Не создают ли препятствия преграды для их зрения; руководствуются ли они определенными указаниями и ориентирами; или они обладают тем особым, не до конца понятым чувством, которое мы приписываем, например, ласточкам и голубям, и называем «чувством направления»? Эксперименты Ж. А. Фабра, Лаббока и, прежде всего, Роменса (Nature, 29 октября 1886 г.) по-видимому, устанавливают, что не этот странный инстинкт направляет их. Я, с другой стороны, не раз замечал, что они, по-видимому, не обращают внимания на цвет или форму улья. Их привлекает скорее обычный вид площадки, на которой покоится их дом, положение входа и прилетной доски. Но даже это лишь второстепенно; если бы передняя часть улья была изменена сверху донизу во время отсутствия рабочих пчел, они все равно без колебаний направили бы свой курс к нему из далеких глубин горизонта; и только столкнувшись с неузнаваемым порогом, они, казалось бы, на одно мгновение остановились.

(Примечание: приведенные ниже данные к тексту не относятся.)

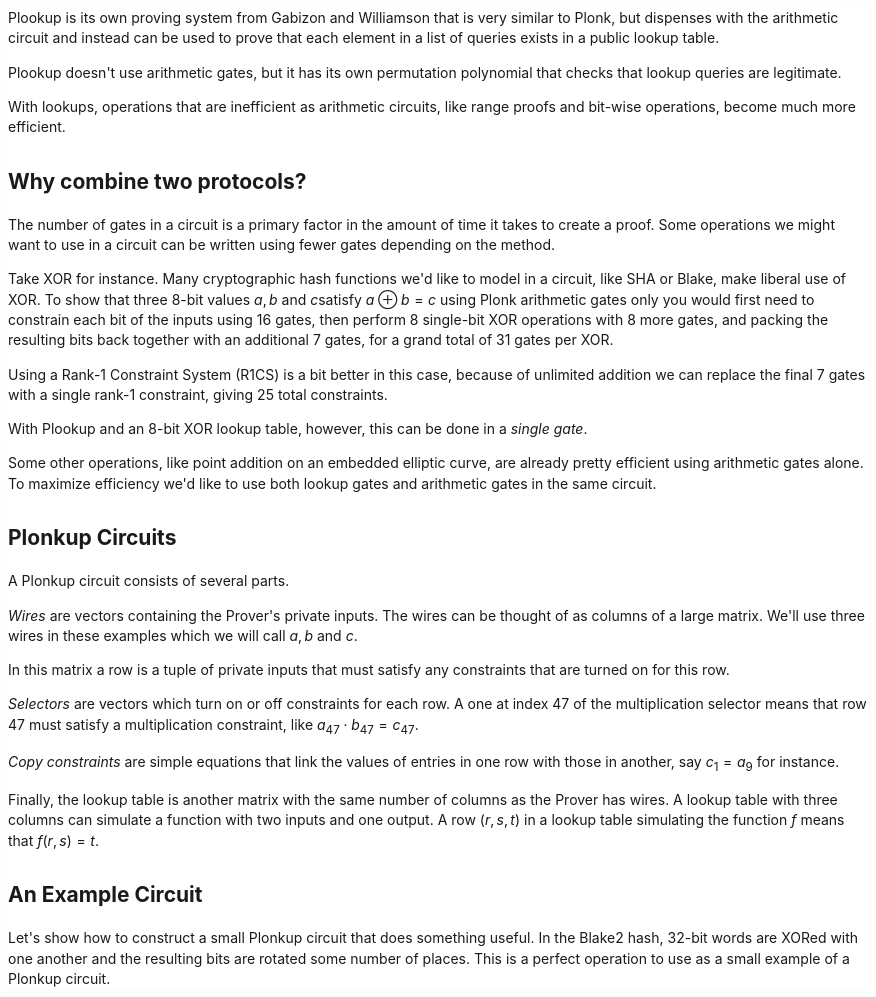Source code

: Plookup is its own proving system from Gabizon and Williamson that is very similar to Plonk, but dispenses with the arithmetic circuit and instead can be used to prove that each element in a list of queries exists in a public lookup table.

Plookup doesn't use arithmetic gates, but it has its own permutation polynomial that checks that lookup queries are legitimate.

With lookups, operations that are inefficient as arithmetic circuits, like range proofs and bit-wise operations, become much more efficient.

## Why combine two protocols?

The number of gates in a circuit is a primary factor in the amount of time it takes to create a proof. Some operations we might want to use in a circuit can be written using fewer gates depending on the method.

Take XOR for instance. Many cryptographic hash functions we'd like to model in a circuit, like SHA or Blake, make liberal use of XOR. To show that three 8-bit values $a,b$ and $c$satisfy $a\oplus b = c$ using Plonk arithmetic gates only you would first need to constrain each bit of the inputs using 16 gates, then perform 8 single-bit XOR operations with 8 more gates, and packing the resulting bits back together with an additional 7 gates, for a grand total of 31 gates per XOR.

Using a Rank-1 Constraint System (R1CS) is a bit better in this case, because of unlimited addition we can replace the final 7 gates with a single rank-1 constraint, giving 25 total constraints.

With Plookup and an 8-bit XOR lookup table, however, this can be done in a _single gate_.

Some other operations, like point addition on an embedded elliptic curve, are already pretty efficient using arithmetic gates alone. To maximize efficiency we'd like to use both lookup gates and arithmetic gates in the same circuit.

## Plonkup Circuits

A Plonkup circuit consists of several parts.

_Wires_ are vectors containing the Prover's private inputs. The wires can be thought of as columns of a large matrix. We'll use three wires in these examples which we will call $a,b$ and $c$.

In this matrix a row is a tuple of private inputs that must satisfy any constraints that are turned on for this row.

_Selectors_ are vectors which turn on or off constraints for each row. A one at index 47 of the multiplication selector means that row 47 must satisfy a multiplication constraint, like $a_{47}\cdot b_{47} = c_{47}$.

_Copy constraints_ are simple equations that link the values of entries in one row with those in another, say $c_1=a_9$ for instance.

Finally, the lookup table is another matrix with the same number of columns as the Prover has wires. A lookup table with three columns can simulate a function with two inputs and one output. A row $(r,s,t)$ in a lookup table simulating the function $f$ means that $f(r,s) = t$.

## An Example Circuit

Let's show how to construct a small Plonkup circuit that does something useful. In the Blake2 hash, 32-bit words are XORed with one another and the resulting bits are rotated some number of places. This is a perfect operation to use as a small example of a Plonkup circuit.
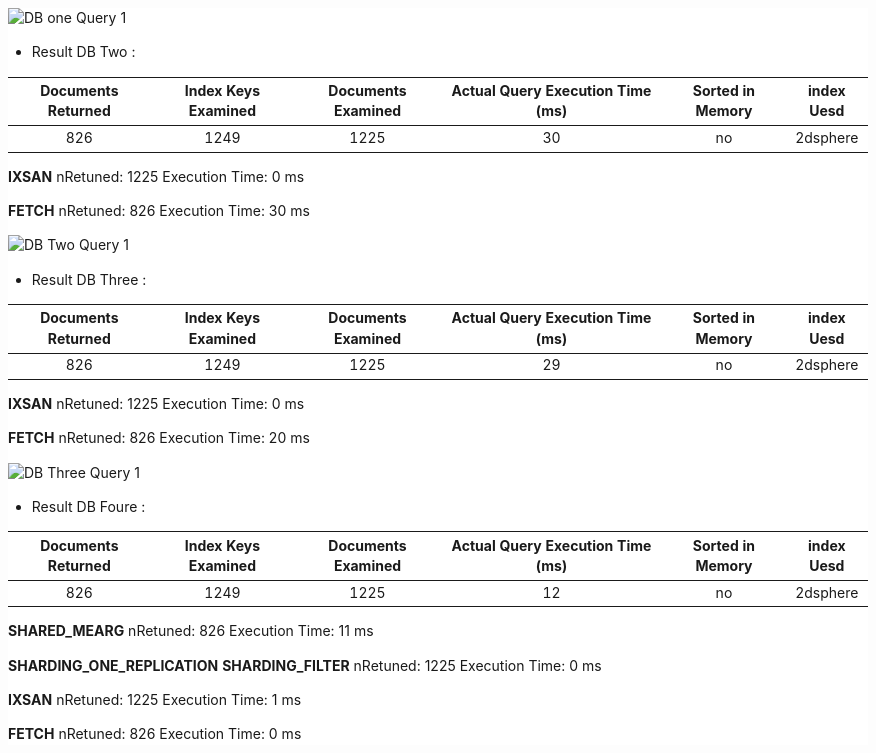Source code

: ![DB one Query 1](Image/Query1-1.png)

- Result DB Two :

| Documents Returned | Index Keys Examined | Documents Examined | Actual Query Execution Time (ms) | Sorted in Memory | index Uesd |
| :----------------: | :-----------------: | :----------------: | :------------------------------: | :--------------: | :--------: |
|        826         |        1249         |        1225        |                30                |        no        |  2dsphere  |

**IXSAN**
nRetuned: 1225
Execution Time: 0 ms

**FETCH**
nRetuned: 826
Execution Time: 30 ms

![DB Two Query 1](Image/Query1-2.png)

- Result DB Three :

| Documents Returned | Index Keys Examined | Documents Examined | Actual Query Execution Time (ms) | Sorted in Memory | index Uesd |
| :----------------: | :-----------------: | :----------------: | :------------------------------: | :--------------: | :--------: |
|        826         |        1249         |        1225        |                29                |        no        |  2dsphere  |

**IXSAN**
nRetuned: 1225
Execution Time: 0 ms

**FETCH**
nRetuned: 826
Execution Time: 20 ms

![DB Three Query 1](Image/Query1-3.png)

- Result DB Foure :

| Documents Returned | Index Keys Examined | Documents Examined | Actual Query Execution Time (ms) | Sorted in Memory | index Uesd |
| :----------------: | :-----------------: | :----------------: | :------------------------------: | :--------------: | :--------: |
|        826         |        1249         |        1225        |                12                |        no        |  2dsphere  |

**SHARED_MEARG**
nRetuned: 826
Execution Time: 11 ms

**SHARDING_ONE_REPLICATION**
**SHARDING_FILTER**
nRetuned: 1225
Execution Time: 0 ms

**IXSAN**
nRetuned: 1225
Execution Time: 1 ms

**FETCH**
nRetuned: 826
Execution Time: 0 ms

Такие эксперименты, которые в нашей власти, указывают скорее на то, что они руководствуются чрезвычайно детальной и точной оценкой ориентиров. Не улей, кажется, они помнят, а его положение, рассчитанное до мельчайшей доли, в его отношении к соседним объектам. И столь удивительна эта оценка, столь математически верна, столь глубоко запечатлена в их памяти, что если после пятимесячной спячки в каком-нибудь темном погребе улей, будучи возвращенным на площадку, будет установлен немного правее или левее своего прежнего положения, все рабочие пчелы по возвращении с первых цветов неизбежно направят свой прямой и непоколебимый курс к тому самому месту, которое он занимал в предыдущем году; и только после некоторого колебания и ощупывания они обнаружат дверь, которая стоит теперь не там, где она стояла когда-то. Как будто пространство драгоценно хранило всю зиму неизгладимый след их полета: как будто отпечаток их крошечных, трудолюбивых шагов все еще лежал выгравированным в небе.